The denitrifying property of Paracoccus denitrificans has been used in creating a bioreactor, in this case, a tubular gel containing two bacteria, for the removal of nitrogen from wastewater. Paracoccus denitrificans reduces nitrite to nitrogen gas while Nitrosomonas europaea oxidizes ammonia to nitrite, thus fueling the former metabolism. This system simplifies the process of removing nitrogen from wastewater.

Certain strains of the microbe can utilize thiocyanate as an energy source, a capability which could help clean thiocyanate-contaminated wastewater from coke-oven factories. Other strains have been discovered that can degrade halobenzoates under anaerobic denitrifying conditions, and that can degrade sulfonates under anaerobic growth conditions.

Strains of Paracoccus denitrificans have been isolated from activated sludge that degrade a variety of methylated amines under both aerobic and anaerobic conditions; another strain is chemolithoautotrophically capable of degrading quaternary carbon compounds such as dimethylmalonate under denitrifying conditions.
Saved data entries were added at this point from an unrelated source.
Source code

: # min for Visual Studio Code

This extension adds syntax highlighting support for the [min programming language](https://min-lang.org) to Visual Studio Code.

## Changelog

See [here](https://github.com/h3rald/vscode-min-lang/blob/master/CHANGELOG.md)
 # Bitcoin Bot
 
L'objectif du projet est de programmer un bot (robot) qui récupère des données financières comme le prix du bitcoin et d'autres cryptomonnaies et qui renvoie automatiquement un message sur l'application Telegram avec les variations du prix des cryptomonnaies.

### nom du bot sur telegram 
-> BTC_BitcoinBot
Some strains are capable of 'aerobic denitrification', the complete dissimilation of nitrate to dinitrogen (or nitrous oxide) under aerobic growth conditions. The microbe also can oxidize ammonia to nitrite while grown on organic energy sources, a process known as 'heterotrophic nitrification'. Coupled to denitrification, heterotrophic nitrification allows for the complete transformation of ammonia to dinitrogen by a single organism.

==Resemblance to mitochondria==
Early research indicated that Paracoccus denitrificans especially resembled mitochondria. The bacteria encloses within itself the biochemistry of the mitochondrial respiratory chain and oxidative phosphorylation. While these features are found randomly distributed in other species of aerobic bacteria, to date all of these are only found in Paracoccus denitrificans. In addition, a feasible mechanism for the evolution of a eukaryotic mitochondrion, from the plasma membrane of an ancestral aerobic bacterium resembling P. denitrificans to the inner mitochondrial membrane, has been suggested. More recent phylogenetic analysis however puts other bacteria more closely related to mitochondria: see Proto-mitochondrion.
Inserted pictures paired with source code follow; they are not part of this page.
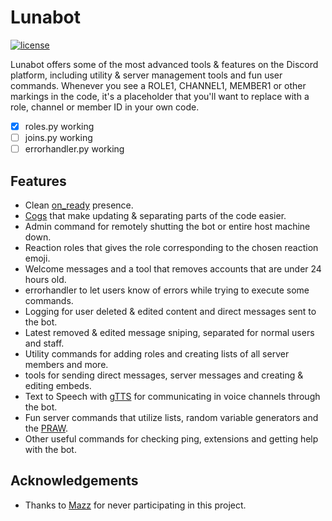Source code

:# Lunabot
[![license](https://camo.githubusercontent.com/e8d5c98b8acdc98a82b8e1b03c8c256539417ce8eb7199f0e20e50edc50f6d03/68747470733a2f2f696d672e736869656c64732e696f2f6769746875622f6c6963656e73652f61707075313233322f446973636f72642d53656c66626f742e7376673f7374796c653d666c61742d737175617265)](https://github.com/Wanrell/Lunabot/blob/main/LICENSE)

Lunabot offers some of the most advanced tools &amp; features on the Discord platform, including utility &amp; server management tools and fun user commands. Whenever you see a ROLE1, CHANNEL1, MEMBER1 or other markings in the code, it's a placeholder that you'll want to replace with a role, channel or member ID in your own code. 

- [x] roles.py working
- [ ] joins.py working
- [ ] errorhandler.py working

## Features
- Clean [on_ready](https://i.imgur.com/dcVcRvx.png) presence.
- [Cogs](https://discordpy.readthedocs.io/en/stable/ext/commands/cogs.html) that make updating & separating parts of the code easier. 
- Admin command for remotely shutting the bot or entire host machine down.
- Reaction roles that gives the role corresponding to the chosen reaction emoji.
- Welcome messages and a tool that removes accounts that are under 24 hours old. 
- errorhandler to let users know of errors while trying to execute some commands. 
- Logging for user deleted & edited content and direct messages sent to the bot. 
- Latest removed & edited message sniping, separated for normal users and staff.
- Utility commands for adding roles and creating lists of all server members and more.
- tools for sending direct messages, server messages and creating & editing embeds.
- Text to Speech with [gTTS](https://pypi.org/project/gTTS/) for communicating in voice channels through the bot. 
- Fun server commands that utilize lists, random variable generators and the [PRAW](https://praw.readthedocs.io/en/stable/).
- Other useful commands for checking ping, extensions and getting help with the bot.

## Acknowledgements
- Thanks to [Mazz](https://open.spotify.com/artist/5v5XQj9x7TC3AXgUOPBcpx) for never participating in this project.
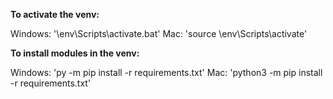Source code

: 

**To activate the venv:**

Windows:
'\env\Scripts\activate.bat'
Mac:
'source \env\Scripts\activate'

**To install modules in the venv:**

Windows:
'py -m pip install -r requirements.txt'
Mac:
'python3 -m pip install -r requirements.txt'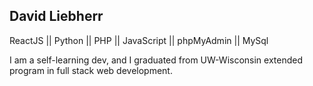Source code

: ## David Liebherr
ReactJS || Python || PHP || JavaScript || phpMyAdmin || MySql

I am a self-learning dev, and I graduated from UW-Wisconsin extended program in full stack web development.
<!---
aidev13/aidev13 is a ✨ special ✨ repository because its `README.md` (this file) appears on your GitHub profile.
You can click the Preview link to take a look at your changes.
--->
==Growth under hypergravity==
Recent research carried out on extremophiles in Japan involved a variety of bacteria including Paracoccus denitrificans being subject to conditions of extreme gravity. The bacteria were cultivated while being rotated in an ultracentrifuge at high speeds corresponding to 403,627 times g (the normal acceleration resulting from gravity at the Earth's surface). Paracoccus denitrificans displayed not only survival but also robust cellular growth under these conditions of hyper-acceleration which are usually found only in cosmic environments, such as on very massive stars or in the shock waves of supernovas. Analysis showed that the small size of prokaryotic cells is essential for successful growth under hypergravity. The research has implications on the feasibility of the existence of exobacteria and panspermia.